Records shown:
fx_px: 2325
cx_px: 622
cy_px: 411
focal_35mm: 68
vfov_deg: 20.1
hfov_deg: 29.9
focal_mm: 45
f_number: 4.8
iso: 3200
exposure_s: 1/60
...
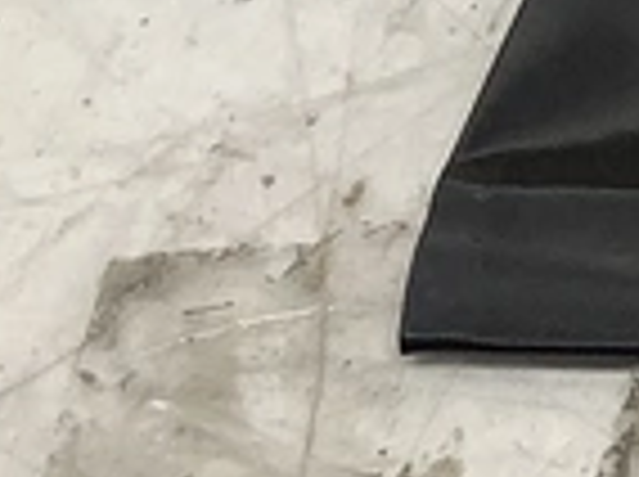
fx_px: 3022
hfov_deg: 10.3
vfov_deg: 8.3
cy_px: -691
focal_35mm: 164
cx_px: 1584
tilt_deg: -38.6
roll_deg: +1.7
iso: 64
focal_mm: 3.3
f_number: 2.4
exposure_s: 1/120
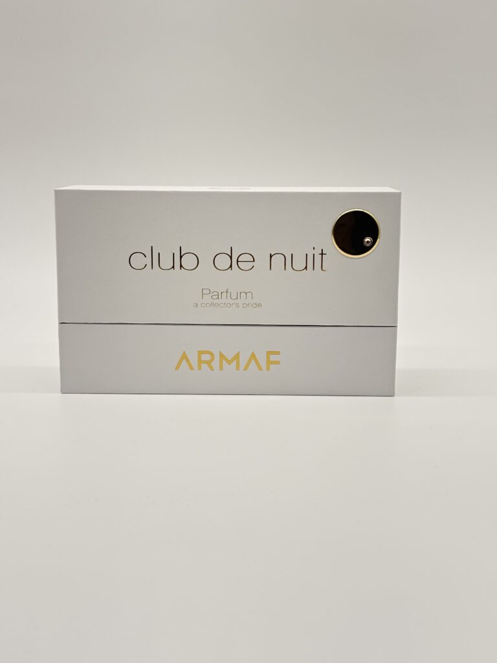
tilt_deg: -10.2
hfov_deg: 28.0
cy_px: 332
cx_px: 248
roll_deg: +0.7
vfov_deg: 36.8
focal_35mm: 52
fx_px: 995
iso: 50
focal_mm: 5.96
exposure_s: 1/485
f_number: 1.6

Exercise description: Using the entries above, transcribe exactly from the line that has "focal_mm: 3.3" through the line that has "f_number: 1.6". Pictures are dropped.

Output:
focal_mm: 3.3
f_number: 2.4
exposure_s: 1/120
tilt_deg: -10.2
hfov_deg: 28.0
cy_px: 332
cx_px: 248
roll_deg: +0.7
vfov_deg: 36.8
focal_35mm: 52
fx_px: 995
iso: 50
focal_mm: 5.96
exposure_s: 1/485
f_number: 1.6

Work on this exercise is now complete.